§ Task
Emit a verbatim copy of the lines below from the line with "उत्तराखंड में ईपीएफओ" through the line with "0999 847601", excluding pictures and everything outside that range.

§ Extracted entries
——————

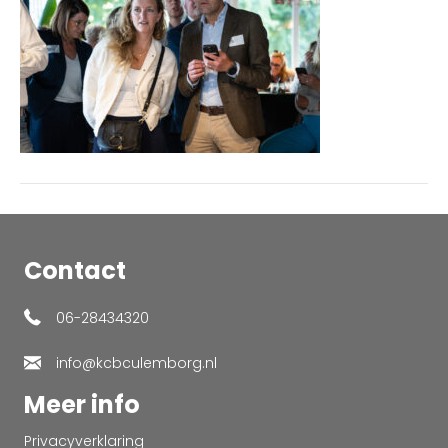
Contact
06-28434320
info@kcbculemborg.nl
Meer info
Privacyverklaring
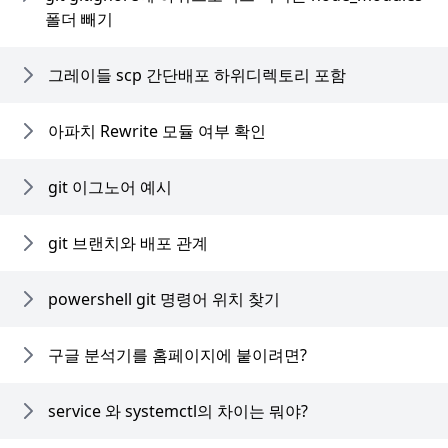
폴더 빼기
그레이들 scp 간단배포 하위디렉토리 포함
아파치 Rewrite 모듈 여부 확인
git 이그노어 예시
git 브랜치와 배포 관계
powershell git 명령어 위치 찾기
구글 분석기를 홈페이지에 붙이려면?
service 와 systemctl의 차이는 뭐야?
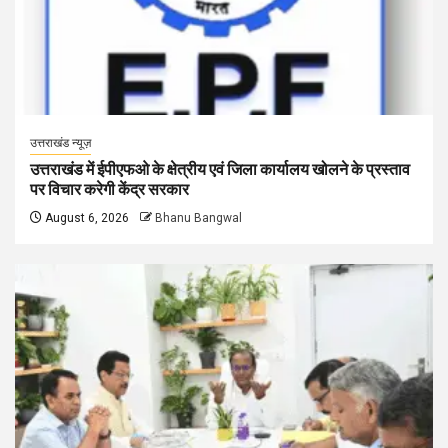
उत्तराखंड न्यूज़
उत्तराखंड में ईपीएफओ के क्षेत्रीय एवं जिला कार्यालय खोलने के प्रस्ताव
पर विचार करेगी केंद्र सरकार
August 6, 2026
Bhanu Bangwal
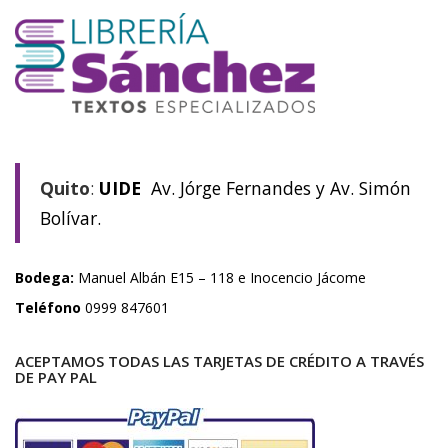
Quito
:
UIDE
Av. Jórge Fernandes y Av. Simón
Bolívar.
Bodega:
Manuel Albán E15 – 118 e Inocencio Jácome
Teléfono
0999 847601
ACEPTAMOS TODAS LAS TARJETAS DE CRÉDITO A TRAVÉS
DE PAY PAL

——————

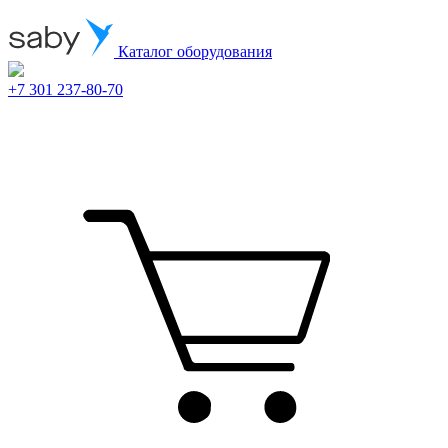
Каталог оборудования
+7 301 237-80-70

——————

§ Task answer
उत्तराखंड में ईपीएफओ के क्षेत्रीय एवं जिला कार्यालय खोलने के प्रस्ताव
पर विचार करेगी केंद्र सरकार
August 6, 2026
Bhanu Bangwal
Quito
:
UIDE
Av. Jórge Fernandes y Av. Simón
Bolívar.
Bodega:
Manuel Albán E15 – 118 e Inocencio Jácome
Teléfono
0999 847601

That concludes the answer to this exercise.